One More Alarmist Claim Not Supported by the Latest Science -- Fears of a Permanent El Nino
Ivany, L. C., Brey, T., Huber, M., Buick, D.P., and Schöne, B.R. 2011. El Niño in the Eocene greenhouse recorded by fossil bivalves and wood from Antarctica. Geophysical Research Letters 38: L16709, doi:10.1029/2011GL048635.
The investigators develop their proxy records using climate-sensitive variations in annual growth widths in the shells of two long-lived fossil bivalves, Cucullaea raea and Eurhomalea antarctica, and in associated (co-occurring) driftwood from the Antarctic Peninsula. [Bivalves are molluscs with two hinged shells, e.g., clams, oysters, mussels, and scallops.] The fossil bivalves were recovered from shallow marine sediments off Seymour Island, which is off the northeastern tip of the Antarctic Peninsula. The driftwood was from a coniferous tree on the Peninsula. The samples were dated using biostratigraphy and strontium isotope stratigraphy. So what did they find?

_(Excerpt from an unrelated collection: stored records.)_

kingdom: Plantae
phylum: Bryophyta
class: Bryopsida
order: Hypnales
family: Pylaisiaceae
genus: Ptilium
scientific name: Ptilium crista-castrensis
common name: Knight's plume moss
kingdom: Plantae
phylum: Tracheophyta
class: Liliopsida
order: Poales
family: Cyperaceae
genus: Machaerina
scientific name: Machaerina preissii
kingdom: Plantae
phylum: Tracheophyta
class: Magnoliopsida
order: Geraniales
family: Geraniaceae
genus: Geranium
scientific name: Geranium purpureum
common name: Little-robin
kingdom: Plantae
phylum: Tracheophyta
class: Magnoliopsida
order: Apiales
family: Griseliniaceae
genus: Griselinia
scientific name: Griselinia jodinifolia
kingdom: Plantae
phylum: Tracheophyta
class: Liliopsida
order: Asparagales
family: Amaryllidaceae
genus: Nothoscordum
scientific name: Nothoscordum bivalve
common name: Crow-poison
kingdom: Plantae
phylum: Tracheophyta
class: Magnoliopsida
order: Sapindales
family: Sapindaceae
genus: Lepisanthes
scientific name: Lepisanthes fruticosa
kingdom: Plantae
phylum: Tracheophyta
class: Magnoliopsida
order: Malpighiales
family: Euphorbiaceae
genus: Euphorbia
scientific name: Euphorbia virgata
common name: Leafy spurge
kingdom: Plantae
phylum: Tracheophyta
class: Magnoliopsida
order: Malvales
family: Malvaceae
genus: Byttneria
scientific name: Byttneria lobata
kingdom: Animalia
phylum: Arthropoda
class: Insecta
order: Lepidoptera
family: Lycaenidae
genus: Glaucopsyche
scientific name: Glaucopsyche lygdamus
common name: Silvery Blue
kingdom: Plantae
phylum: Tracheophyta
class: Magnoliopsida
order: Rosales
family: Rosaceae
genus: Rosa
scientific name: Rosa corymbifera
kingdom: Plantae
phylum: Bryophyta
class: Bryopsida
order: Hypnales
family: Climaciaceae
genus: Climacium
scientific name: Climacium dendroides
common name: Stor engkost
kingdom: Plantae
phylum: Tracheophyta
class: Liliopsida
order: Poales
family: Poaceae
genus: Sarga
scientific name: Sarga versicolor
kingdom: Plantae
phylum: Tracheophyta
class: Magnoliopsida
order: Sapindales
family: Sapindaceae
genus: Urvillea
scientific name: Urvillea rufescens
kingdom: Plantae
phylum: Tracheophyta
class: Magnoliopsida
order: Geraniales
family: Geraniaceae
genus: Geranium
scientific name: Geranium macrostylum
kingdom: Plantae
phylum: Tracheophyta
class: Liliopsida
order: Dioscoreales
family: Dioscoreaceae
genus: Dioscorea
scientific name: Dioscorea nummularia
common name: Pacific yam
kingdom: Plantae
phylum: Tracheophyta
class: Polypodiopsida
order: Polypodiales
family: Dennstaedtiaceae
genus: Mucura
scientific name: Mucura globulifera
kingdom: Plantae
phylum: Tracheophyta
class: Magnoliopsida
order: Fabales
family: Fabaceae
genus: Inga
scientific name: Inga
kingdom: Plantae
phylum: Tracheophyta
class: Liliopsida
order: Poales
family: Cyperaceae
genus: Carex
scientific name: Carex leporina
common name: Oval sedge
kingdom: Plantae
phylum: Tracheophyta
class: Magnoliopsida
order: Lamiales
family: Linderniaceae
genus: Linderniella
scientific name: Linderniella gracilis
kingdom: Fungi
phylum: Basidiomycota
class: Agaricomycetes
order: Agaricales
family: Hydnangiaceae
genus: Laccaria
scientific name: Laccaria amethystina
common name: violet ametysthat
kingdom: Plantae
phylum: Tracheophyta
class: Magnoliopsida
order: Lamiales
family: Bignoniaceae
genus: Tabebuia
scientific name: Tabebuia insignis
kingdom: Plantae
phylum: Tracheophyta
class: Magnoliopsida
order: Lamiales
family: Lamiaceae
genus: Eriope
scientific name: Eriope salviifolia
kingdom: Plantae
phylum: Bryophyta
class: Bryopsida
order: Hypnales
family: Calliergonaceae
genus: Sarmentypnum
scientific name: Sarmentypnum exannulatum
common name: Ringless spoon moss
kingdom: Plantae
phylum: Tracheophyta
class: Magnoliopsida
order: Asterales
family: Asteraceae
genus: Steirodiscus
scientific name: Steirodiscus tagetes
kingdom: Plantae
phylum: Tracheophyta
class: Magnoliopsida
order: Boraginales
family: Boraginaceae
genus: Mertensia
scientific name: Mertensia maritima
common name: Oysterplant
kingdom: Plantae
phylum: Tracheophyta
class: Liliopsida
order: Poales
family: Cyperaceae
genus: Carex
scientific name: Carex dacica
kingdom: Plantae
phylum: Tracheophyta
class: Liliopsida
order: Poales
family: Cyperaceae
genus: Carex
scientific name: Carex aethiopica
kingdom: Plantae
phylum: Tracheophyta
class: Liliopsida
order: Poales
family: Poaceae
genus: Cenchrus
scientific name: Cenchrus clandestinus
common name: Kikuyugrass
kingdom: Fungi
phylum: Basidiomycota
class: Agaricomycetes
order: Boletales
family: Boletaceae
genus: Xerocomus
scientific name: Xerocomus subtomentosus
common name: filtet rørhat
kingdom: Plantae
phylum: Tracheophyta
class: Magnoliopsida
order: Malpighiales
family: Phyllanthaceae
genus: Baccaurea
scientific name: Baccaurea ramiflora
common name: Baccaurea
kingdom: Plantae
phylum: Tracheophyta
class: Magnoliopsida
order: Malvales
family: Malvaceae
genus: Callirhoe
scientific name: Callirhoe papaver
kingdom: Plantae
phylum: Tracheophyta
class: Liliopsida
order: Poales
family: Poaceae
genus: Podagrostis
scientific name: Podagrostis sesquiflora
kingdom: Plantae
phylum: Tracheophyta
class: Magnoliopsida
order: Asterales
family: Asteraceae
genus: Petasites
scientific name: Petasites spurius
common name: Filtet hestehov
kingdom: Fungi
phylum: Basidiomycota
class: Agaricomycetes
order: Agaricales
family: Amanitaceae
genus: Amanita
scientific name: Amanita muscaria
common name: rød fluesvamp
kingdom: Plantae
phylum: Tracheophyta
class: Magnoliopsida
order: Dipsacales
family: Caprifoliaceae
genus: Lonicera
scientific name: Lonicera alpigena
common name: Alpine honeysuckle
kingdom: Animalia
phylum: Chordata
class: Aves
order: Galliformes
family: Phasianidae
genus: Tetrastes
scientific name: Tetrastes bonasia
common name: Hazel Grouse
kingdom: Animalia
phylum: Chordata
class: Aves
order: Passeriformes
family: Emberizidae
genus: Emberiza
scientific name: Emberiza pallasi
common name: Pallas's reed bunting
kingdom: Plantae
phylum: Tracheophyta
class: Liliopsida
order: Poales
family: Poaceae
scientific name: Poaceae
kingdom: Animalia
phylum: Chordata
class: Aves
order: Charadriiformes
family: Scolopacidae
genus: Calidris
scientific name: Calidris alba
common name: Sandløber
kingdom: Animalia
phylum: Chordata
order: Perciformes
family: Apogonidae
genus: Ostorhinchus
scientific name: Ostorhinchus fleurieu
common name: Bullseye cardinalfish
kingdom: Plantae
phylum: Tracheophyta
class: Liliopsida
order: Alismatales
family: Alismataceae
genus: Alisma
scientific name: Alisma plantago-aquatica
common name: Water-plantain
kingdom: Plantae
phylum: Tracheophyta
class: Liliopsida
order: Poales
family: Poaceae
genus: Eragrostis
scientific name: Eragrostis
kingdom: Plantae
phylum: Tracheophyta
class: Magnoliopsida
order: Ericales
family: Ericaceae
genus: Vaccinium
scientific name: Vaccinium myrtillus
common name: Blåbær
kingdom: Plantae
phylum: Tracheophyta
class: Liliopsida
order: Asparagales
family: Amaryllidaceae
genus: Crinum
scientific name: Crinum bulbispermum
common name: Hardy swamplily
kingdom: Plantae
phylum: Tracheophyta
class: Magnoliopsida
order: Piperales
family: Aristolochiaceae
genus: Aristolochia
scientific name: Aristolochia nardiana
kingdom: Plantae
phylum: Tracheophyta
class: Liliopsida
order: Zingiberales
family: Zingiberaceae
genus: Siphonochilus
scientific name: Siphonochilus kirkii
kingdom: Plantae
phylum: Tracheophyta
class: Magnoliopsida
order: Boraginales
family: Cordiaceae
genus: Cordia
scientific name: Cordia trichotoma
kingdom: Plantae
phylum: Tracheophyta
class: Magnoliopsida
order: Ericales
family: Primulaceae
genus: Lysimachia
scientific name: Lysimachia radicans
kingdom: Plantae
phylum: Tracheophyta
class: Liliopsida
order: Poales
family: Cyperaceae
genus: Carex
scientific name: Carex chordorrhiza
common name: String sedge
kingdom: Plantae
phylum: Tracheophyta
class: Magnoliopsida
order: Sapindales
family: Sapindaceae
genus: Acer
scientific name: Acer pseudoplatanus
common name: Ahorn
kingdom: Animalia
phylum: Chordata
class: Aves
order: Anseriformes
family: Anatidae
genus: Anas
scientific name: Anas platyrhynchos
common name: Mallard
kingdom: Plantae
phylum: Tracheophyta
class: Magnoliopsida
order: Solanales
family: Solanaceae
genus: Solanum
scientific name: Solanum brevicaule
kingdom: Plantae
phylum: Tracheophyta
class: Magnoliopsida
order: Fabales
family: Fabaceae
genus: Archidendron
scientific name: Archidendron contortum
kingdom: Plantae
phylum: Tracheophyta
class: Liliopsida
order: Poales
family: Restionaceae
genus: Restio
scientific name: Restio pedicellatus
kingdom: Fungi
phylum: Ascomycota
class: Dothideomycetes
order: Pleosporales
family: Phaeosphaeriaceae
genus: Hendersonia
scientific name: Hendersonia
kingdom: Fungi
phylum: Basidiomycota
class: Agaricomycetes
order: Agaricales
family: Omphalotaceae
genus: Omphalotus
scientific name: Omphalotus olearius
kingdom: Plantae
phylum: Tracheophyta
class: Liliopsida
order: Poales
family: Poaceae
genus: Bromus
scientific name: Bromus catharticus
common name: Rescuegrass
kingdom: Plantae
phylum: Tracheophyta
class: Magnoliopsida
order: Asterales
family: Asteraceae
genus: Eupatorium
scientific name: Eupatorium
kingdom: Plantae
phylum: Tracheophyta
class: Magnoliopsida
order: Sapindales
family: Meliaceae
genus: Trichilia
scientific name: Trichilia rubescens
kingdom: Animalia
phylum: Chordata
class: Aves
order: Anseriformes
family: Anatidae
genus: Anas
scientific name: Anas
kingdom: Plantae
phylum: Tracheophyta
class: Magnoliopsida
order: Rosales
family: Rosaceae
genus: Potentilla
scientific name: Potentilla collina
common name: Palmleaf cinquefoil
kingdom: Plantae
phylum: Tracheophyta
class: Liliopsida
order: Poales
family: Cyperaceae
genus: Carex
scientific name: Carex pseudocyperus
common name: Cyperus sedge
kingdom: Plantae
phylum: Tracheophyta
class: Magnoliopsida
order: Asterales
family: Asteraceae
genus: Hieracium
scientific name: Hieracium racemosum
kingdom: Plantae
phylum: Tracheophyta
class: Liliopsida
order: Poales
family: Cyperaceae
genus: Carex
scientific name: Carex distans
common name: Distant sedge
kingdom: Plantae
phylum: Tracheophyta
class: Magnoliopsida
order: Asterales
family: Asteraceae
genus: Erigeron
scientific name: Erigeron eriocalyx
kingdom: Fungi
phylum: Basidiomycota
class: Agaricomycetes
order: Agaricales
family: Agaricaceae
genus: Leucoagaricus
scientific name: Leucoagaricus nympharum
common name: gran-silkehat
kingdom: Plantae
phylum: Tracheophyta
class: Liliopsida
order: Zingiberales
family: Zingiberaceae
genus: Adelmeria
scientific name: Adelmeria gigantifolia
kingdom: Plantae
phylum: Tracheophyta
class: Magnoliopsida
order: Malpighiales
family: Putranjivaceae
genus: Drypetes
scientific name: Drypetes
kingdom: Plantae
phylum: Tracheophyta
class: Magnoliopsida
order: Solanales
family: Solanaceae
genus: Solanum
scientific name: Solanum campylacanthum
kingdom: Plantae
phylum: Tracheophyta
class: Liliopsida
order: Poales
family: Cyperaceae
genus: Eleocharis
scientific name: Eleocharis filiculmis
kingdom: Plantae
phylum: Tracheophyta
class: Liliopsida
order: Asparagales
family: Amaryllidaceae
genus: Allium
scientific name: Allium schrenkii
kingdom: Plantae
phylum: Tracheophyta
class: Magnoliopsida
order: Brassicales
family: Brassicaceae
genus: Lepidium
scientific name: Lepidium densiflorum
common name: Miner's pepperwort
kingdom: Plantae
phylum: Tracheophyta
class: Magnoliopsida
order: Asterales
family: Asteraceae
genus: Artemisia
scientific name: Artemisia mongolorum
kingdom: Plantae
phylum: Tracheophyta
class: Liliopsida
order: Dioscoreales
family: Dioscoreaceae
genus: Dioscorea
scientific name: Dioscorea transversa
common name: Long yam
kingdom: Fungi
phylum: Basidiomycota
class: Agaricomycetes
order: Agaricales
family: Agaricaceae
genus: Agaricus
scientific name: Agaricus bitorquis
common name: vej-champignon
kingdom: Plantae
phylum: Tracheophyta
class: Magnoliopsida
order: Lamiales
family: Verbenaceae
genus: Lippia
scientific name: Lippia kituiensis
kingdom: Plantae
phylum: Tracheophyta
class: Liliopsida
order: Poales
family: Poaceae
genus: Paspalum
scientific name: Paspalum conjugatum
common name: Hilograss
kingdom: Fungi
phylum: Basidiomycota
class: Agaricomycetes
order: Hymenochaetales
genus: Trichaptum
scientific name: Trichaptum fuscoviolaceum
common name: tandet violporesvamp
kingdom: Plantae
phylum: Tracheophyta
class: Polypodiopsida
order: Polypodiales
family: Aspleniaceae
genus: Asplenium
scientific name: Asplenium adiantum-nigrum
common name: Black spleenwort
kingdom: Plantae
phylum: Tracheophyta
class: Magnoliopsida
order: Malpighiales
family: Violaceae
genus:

The investigators note that variations in annual growth increments for both the fossil bivalves and driftwood were similar in frequency to those observed in current day bivalves due to ENSO. They note that Antarctica currently experiences the effects of ENSO via atmospheric and oceanic teleconnections citing among others, Harangozo (2000), Yuan (2004), and Ding et al. (2011). They also note that although the Drake Passage between Antarctica and South America was closed in the early Eocene, "Seymour Island was in essentially the same position relative to the Pacific Ocean as it is today." They then theorize that "if ENSO operated during the Eocene, its effects would be felt along the Antarctic Peninsula and would be evident in the growth rates of long-lived, suspension-feeding bivalves." They also note that there is theoretical support from Eocene climate modeling that ENSO existed during that epoch.
The authors conclude by noting that their data supports other studies that find ENSO-scale oscillations in much warmer worlds than today, which indicates that the permanent ENSO state was not omnipresent during those periods. This result, they note, is "counter to predictions of a permanent El Niño and suggest that ENSO is a robust feature of the climate system that will persist into the warmer world of our collective future."
Ding, Q., Steig, E.J., Battisti, D.S. and Kuttel, M. 2011. Winter warming in West Antarctica caused by central tropical Pacific warming, Nature Geoscience 4: 398-403.
Harangozo, S.A. 2000. A search for ENSO teleconnections in the west Antarctic Peninsula climate in Austral winter. International Journal of Climatology 20: 663-679.
Yuan, X. 2004. ENSO-related impacts on Antarctic sea ice: A synthesis of phenomenon and mechanisms. Antarctic Science 16: 415-425.